**ABOUT THIS EXERCISE:** Echo the gold futures market report word for word, in full.

**DOCUMENT PASSAGE:**
Gold futures are trading lower at the mid-session on Tuesday, however, volume and volatility remain on the low side for the third straight session. The market is also trading inside its July 11 range for a third day, which tends to indicate investor indecision and impending volatility.
Underpinning the market are expectations of a Fed rate cut at the end of the month. Putting a lid on prices today are higher Treasury yields and a stronger U.S. Dollar. Both are making gold an undesirable investment. The catalyst behind the price action is a steep decline in the Euro and better-than-expected U.S. retail sales data.
At 15:54 GMT, August Comex gold is trading $1409.90, down $3.60 or -0.25%.
Daily Technical Analysis
The main trend is up according to the daily swing chart. The market will strengthen on a trade through $1429.40, but taking out $1441.00 and $1442.90 will signal a resumption of the uptrend.

**RECORDED DATA:**
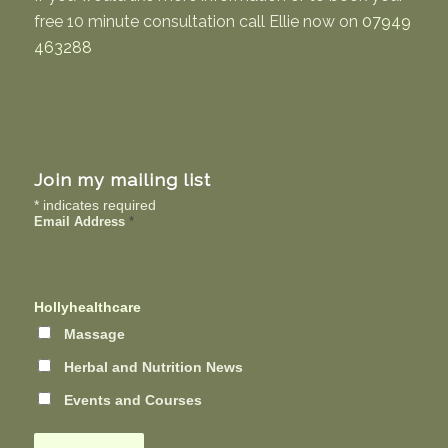
free 10 minute consultation call Ellie now on
07949
463288
Join my mailing list
*
indicates required
Email Address
*
Hollyhealthcare
Massage
Herbal and Nutrition News
Events and Courses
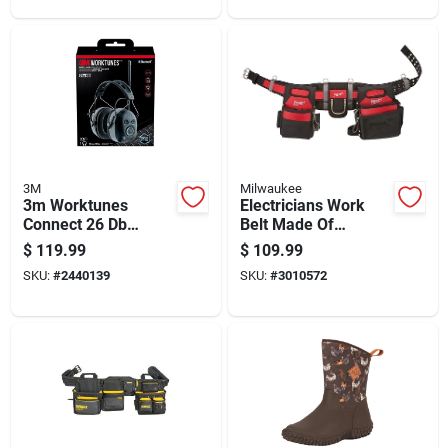
3M
Milwaukee
3m Worktunes
Electricians Work
Connect 26 Db
Belt Made Of
Bluetooth Am/fm
Durable Denier
$
119.99
$
109.99
Hearing Protection
Nylon For Tool
SKU:
#
2440139
SKU:
#
3010572
Earmuffs
Carrying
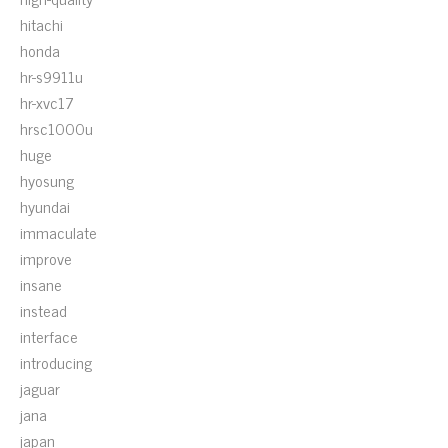
hitachi
honda
hr-s9911u
hr-xvc17
hrsc1000u
huge
hyosung
hyundai
immaculate
improve
insane
instead
interface
introducing
jaguar
jana
japan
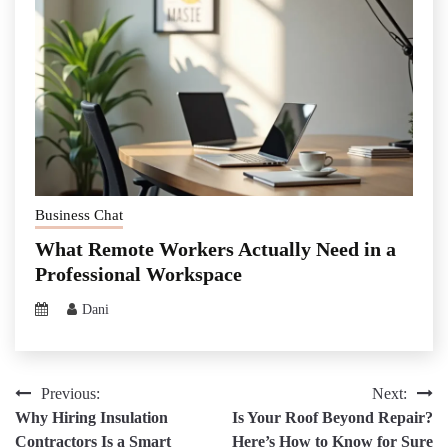
Business Chat
What Remote Workers Actually Need in a
Professional Workspace
Dani
Post
Previous:
Next:
Why Hiring Insulation
Is Your Roof Beyond Repair?
navigation
Contractors Is a Smart
Here’s How to Know for Sure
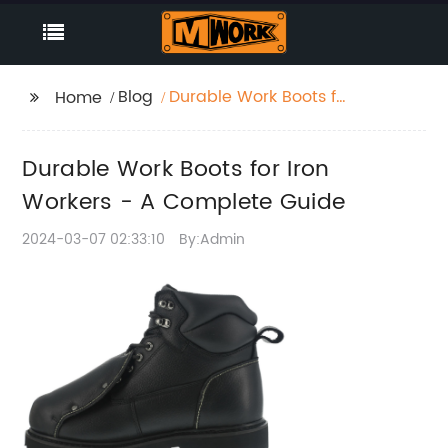
Blog
Durable Work Boots for
Home
Iron Workers - A
Complete Guide
Durable Work Boots for Iron
Workers - A Complete Guide
2024-03-07 02:33:10
By:Admin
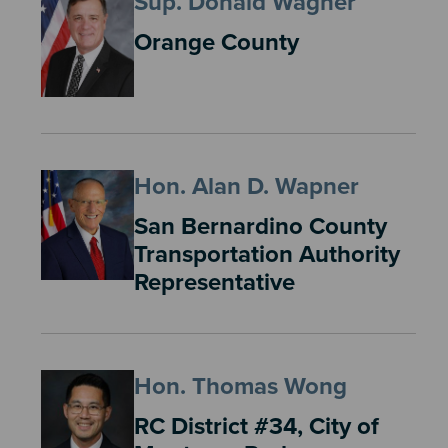
Sup. Donald Wagner
Orange County
Hon. Alan D. Wapner
San Bernardino County
Transportation Authority
Representative
Hon. Thomas Wong
RC District #34, City of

**ANSWER SPACE:**
Gold futures are trading lower at the mid-session on Tuesday, however, volume and volatility remain on the low side for the third straight session. The market is also trading inside its July 11 range for a third day, which tends to indicate investor indecision and impending volatility.
Underpinning the market are expectations of a Fed rate cut at the end of the month. Putting a lid on prices today are higher Treasury yields and a stronger U.S. Dollar. Both are making gold an undesirable investment. The catalyst behind the price action is a steep decline in the Euro and better-than-expected U.S. retail sales data.
At 15:54 GMT, August Comex gold is trading $1409.90, down $3.60 or -0.25%.
Daily Technical Analysis
The main trend is up according to the daily swing chart. The market will strengthen on a trade through $1429.40, but taking out $1441.00 and $1442.90 will signal a resumption of the uptrend.